Epistemically akratic agents believe both p and that believing p is irrational for them. Some of the costs of thinking that epistemic akrasia can be rational are clear. It is hypocritical, and outright weird, to have beliefs that we consider irrational, let alone to reason with or act on those beliefs. However, as Maria Lasonen-Aarnio (2018) and Brian Weatherson (2019) have argued, the weirdness of akrasia does not obviously tell against its rationality. Here I argue that views permitting epistemic akrasia fare worse than previously thought. These views imply that we should sometimes have beliefs that we know for certain are either irrational or false. And while having a belief that we know to be irrational is straightforwardly irrational, the additional possibility that the belief may be false cannot make having it any more rational.
April 23, 2021
Professor Dreier is the Judy C. Lewent and Mark L. Shapiro Professor of Philosophy at Brown University. His research lies in the areas of metaethics, moral theories, and decision theory. Some of his recent graduate seminars have been about moral realism, expressivism, and measuring value. He will be speaking on:
Do de re necessities express semantic rules?

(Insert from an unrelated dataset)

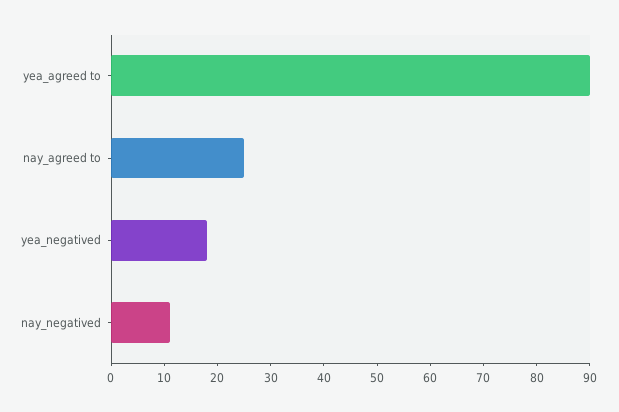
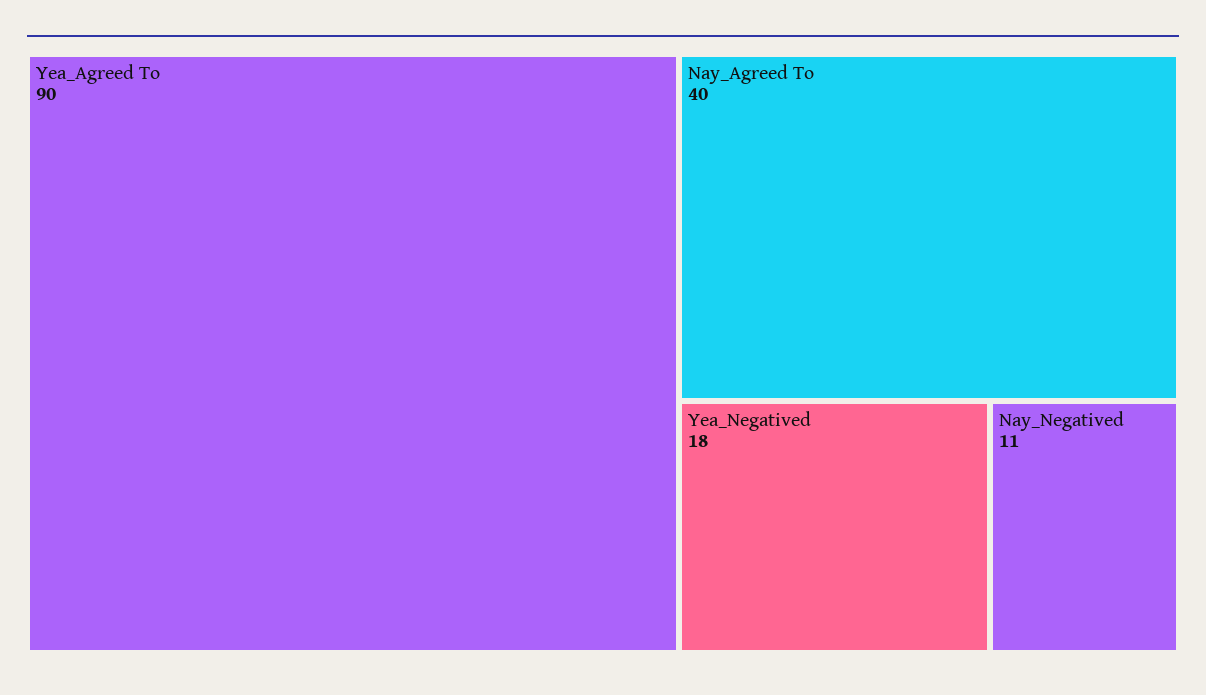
nay_agreed to: 25 -> 40

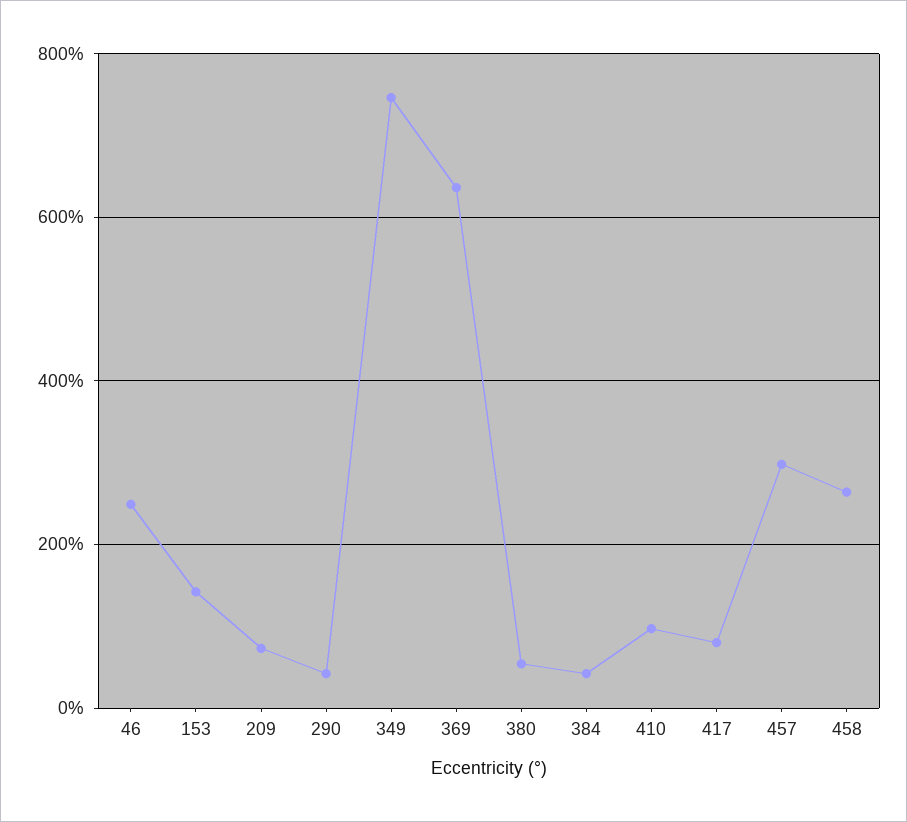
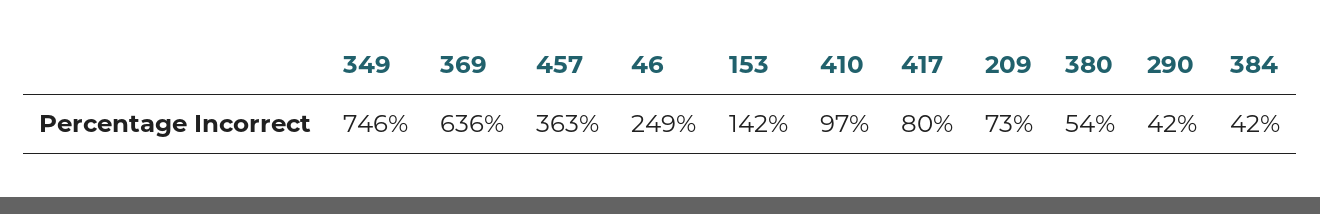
457: 300 -> 363
458: 260 -> none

Amie Thomasson’s Modal Normativism offers a broadly expressivist, pragmatist account of the meaning of metaphysical modality claims in terms of semantic norms that we express when we make these claims. Thomasson addresses the problem of accounting for claims of de re necessity, famously leveled against mid-twentieth century conventionalist theories of modal talk, by restoring conceptual content to names and natural kind terms, and introducing conditional norms into their semantics. I argue that the plan fails, and investigate the prospects of fixing it.